Databricks upgrades platform with Spark 4.0
Databricks has released Runtime 17.3 LTS, which is powered by Apache Spark 4.0.0. The update includes performance improvements, enhanced REST API endpoints for Unity Catalog and Iceberg tables, and makes Scala 2.13 the default language, impacting long-term migration plans for data engineering teams.
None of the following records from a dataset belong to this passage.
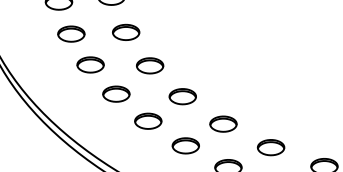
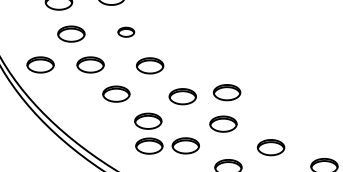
part at (126, 31) size: 29x18 px -> 19x12 px
part at (40, 64): none -> present
part at (226, 92): none -> present
part at (149, 145): none -> present
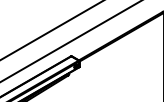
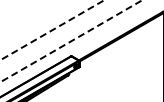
line at (52, 30): solid -> dashed
line at (71, 41): solid -> dashed
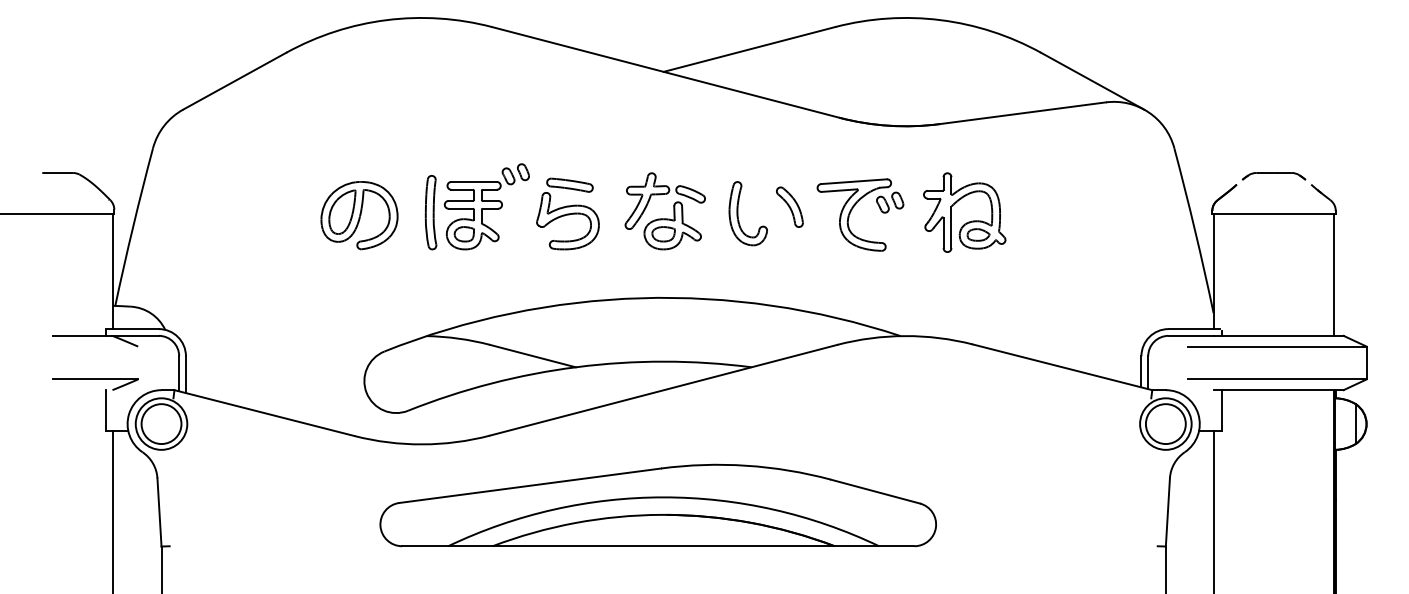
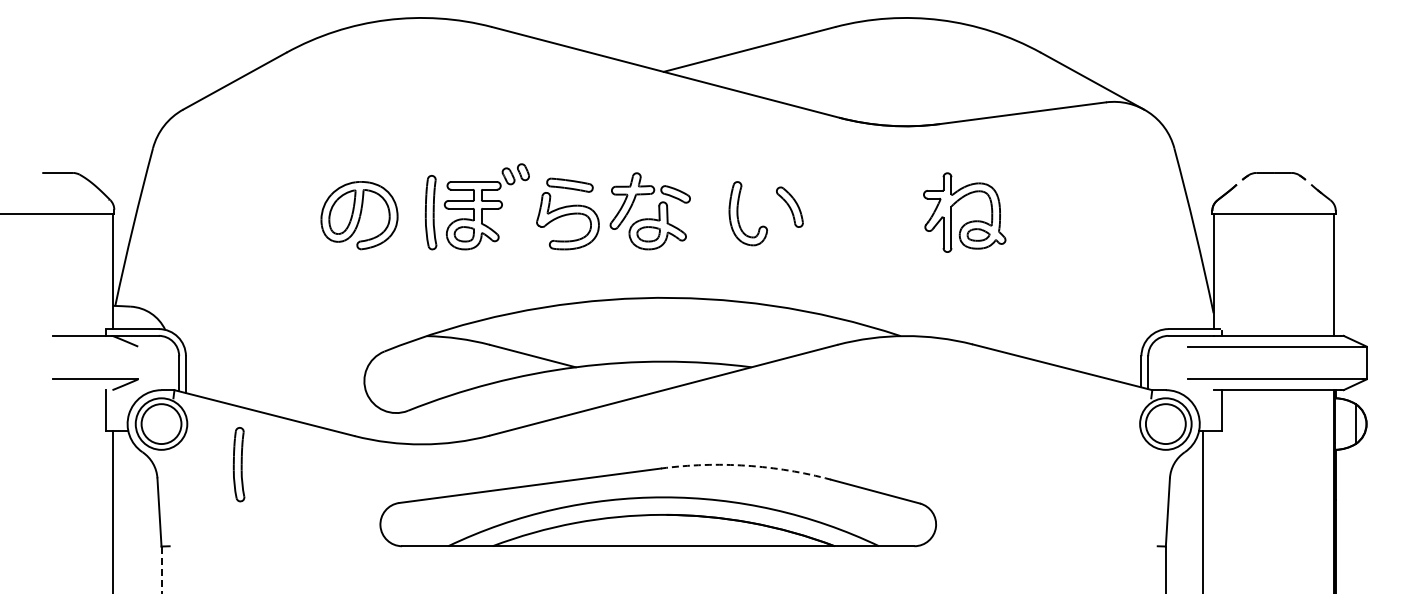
part at (853, 208): present -> none
part at (664, 218) position: (664, 218) -> (649, 218)
part at (238, 464): none -> present
arc at (746, 465): solid -> dashed
line at (1213, 510) position: (1213, 510) -> (1202, 510)
line at (161, 570): solid -> dashed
- The upgrade to Spark 4.0 introduces a native `VARIANT` data type, designed for efficiently storing and querying semi-structured data like JSON without costly parsing. This can lead to up to 8x faster query execution on nested fields, a significant improvement for handling complex policy or claims data. - For MLOps, Spark Connect is now generally available and supports the full MLlib API, allowing machine learning models to be trained remotely from a lightweight Python client (~1.5 MB). This architecture separates the client application from the Spark cluster, enabling more flexible and scalable ML pipeline deployments. - Python functionality has been expanded with a new Data Source API, which allows developers to create custom connectors entirely in Python, removing the previous need for Java or Scala knowledge. Additionally, a unified profiling system for PySpark User-Defined Functions (UDFs) has been introduced to help identify performance and memory bottlenecks. - The default switch to ANSI SQL mode enforces stricter data quality rules, throwing runtime exceptions for invalid operations rather than returning nulls. This aligns Spark's behavior with traditional databases and can improve data integrity for risk modeling and actuarial analysis. - Under the hood, Scala 2.13 brings a completely redesigned collections library and a 5-10% improvement in compiler performance over Scala 2.12. For teams with existing Scala codebases, this change requires careful planning for migration due to potential incompatibilities in collections handling. - Structured Streaming receives a new `transformWithState` operator for more flexible and efficient stateful stream processing, along with the ability to directly query a stream's internal state as a table for improved debugging and observability. - While Spark 4.0 brings performance gains through features like enhanced Adaptive Query Execution, Databricks further accelerates workloads with its proprietary Photon engine. Photon is a C++ based vectorized execution engine that runs transparently with Spark APIs and has shown to provide 3x-8x speedups for SQL and DataFrame workloads on average.